WHAT NEEDS TO BE DONE: The entries below should appear again in your reply, word for word.

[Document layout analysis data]
[Start of Attachment]

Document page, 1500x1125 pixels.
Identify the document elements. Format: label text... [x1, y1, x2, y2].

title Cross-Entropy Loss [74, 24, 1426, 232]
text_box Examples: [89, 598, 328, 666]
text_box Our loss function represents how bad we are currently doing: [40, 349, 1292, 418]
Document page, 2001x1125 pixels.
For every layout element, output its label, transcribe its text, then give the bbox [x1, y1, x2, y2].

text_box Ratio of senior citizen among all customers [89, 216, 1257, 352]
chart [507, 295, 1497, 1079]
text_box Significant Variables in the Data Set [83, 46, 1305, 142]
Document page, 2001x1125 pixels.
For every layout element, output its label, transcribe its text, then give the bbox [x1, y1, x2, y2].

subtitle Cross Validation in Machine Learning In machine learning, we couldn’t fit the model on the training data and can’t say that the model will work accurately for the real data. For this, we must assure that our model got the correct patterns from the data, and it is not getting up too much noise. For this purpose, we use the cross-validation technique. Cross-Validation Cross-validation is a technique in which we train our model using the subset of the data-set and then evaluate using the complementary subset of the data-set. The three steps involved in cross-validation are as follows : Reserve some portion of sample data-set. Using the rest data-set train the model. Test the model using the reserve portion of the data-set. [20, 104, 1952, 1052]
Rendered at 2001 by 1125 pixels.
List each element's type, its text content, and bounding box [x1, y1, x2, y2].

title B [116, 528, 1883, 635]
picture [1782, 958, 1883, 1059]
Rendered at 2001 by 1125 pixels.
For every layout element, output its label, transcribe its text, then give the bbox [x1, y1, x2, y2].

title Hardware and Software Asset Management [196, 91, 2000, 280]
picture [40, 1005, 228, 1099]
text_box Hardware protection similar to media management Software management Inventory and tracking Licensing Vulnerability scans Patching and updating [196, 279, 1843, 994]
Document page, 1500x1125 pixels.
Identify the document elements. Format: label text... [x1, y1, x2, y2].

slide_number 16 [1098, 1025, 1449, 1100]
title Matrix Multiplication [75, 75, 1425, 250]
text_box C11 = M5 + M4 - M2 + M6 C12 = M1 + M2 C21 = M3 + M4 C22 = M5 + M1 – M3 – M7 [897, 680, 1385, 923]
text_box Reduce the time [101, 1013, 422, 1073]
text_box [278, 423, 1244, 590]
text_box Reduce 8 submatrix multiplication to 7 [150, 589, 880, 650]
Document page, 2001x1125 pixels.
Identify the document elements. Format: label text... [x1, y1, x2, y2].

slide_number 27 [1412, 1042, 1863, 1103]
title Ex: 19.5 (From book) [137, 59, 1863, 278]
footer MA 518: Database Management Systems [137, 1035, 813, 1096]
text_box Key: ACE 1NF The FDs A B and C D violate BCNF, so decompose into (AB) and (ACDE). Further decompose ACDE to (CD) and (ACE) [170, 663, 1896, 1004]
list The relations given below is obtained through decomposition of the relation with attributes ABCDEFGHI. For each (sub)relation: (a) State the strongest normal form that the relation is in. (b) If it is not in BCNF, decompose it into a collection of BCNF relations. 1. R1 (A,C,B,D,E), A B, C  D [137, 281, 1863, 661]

[End of Attachment]

TASK RESPONSE:
Document page, 1500x1125 pixels.
Identify the document elements. Format: label text... [x1, y1, x2, y2].

title Cross-Entropy Loss [74, 24, 1426, 232]
text_box Examples: [89, 598, 328, 666]
text_box Our loss function represents how bad we are currently doing: [40, 349, 1292, 418]
Document page, 2001x1125 pixels.
For every layout element, output its label, transcribe its text, then give the bbox [x1, y1, x2, y2].

text_box Ratio of senior citizen among all customers [89, 216, 1257, 352]
chart [507, 295, 1497, 1079]
text_box Significant Variables in the Data Set [83, 46, 1305, 142]
Document page, 2001x1125 pixels.
For every layout element, output its label, transcribe its text, then give the bbox [x1, y1, x2, y2].

subtitle Cross Validation in Machine Learning In machine learning, we couldn’t fit the model on the training data and can’t say that the model will work accurately for the real data. For this, we must assure that our model got the correct patterns from the data, and it is not getting up too much noise. For this purpose, we use the cross-validation technique. Cross-Validation Cross-validation is a technique in which we train our model using the subset of the data-set and then evaluate using the complementary subset of the data-set. The three steps involved in cross-validation are as follows : Reserve some portion of sample data-set. Using the rest data-set train the model. Test the model using the reserve portion of the data-set. [20, 104, 1952, 1052]
Rendered at 2001 by 1125 pixels.
List each element's type, its text content, and bounding box [x1, y1, x2, y2].

title B [116, 528, 1883, 635]
picture [1782, 958, 1883, 1059]
Rendered at 2001 by 1125 pixels.
For every layout element, output its label, transcribe its text, then give the bbox [x1, y1, x2, y2].

title Hardware and Software Asset Management [196, 91, 2000, 280]
picture [40, 1005, 228, 1099]
text_box Hardware protection similar to media management Software management Inventory and tracking Licensing Vulnerability scans Patching and updating [196, 279, 1843, 994]
Document page, 1500x1125 pixels.
Identify the document elements. Format: label text... [x1, y1, x2, y2].

slide_number 16 [1098, 1025, 1449, 1100]
title Matrix Multiplication [75, 75, 1425, 250]
text_box C11 = M5 + M4 - M2 + M6 C12 = M1 + M2 C21 = M3 + M4 C22 = M5 + M1 – M3 – M7 [897, 680, 1385, 923]
text_box Reduce the time [101, 1013, 422, 1073]
text_box [278, 423, 1244, 590]
text_box Reduce 8 submatrix multiplication to 7 [150, 589, 880, 650]
Document page, 2001x1125 pixels.
Identify the document elements. Format: label text... [x1, y1, x2, y2].

slide_number 27 [1412, 1042, 1863, 1103]
title Ex: 19.5 (From book) [137, 59, 1863, 278]
footer MA 518: Database Management Systems [137, 1035, 813, 1096]
text_box Key: ACE 1NF The FDs A B and C D violate BCNF, so decompose into (AB) and (ACDE). Further decompose ACDE to (CD) and (ACE) [170, 663, 1896, 1004]
list The relations given below is obtained through decomposition of the relation with attributes ABCDEFGHI. For each (sub)relation: (a) State the strongest normal form that the relation is in. (b) If it is not in BCNF, decompose it into a collection of BCNF relations. 1. R1 (A,C,B,D,E), A B, C  D [137, 281, 1863, 661]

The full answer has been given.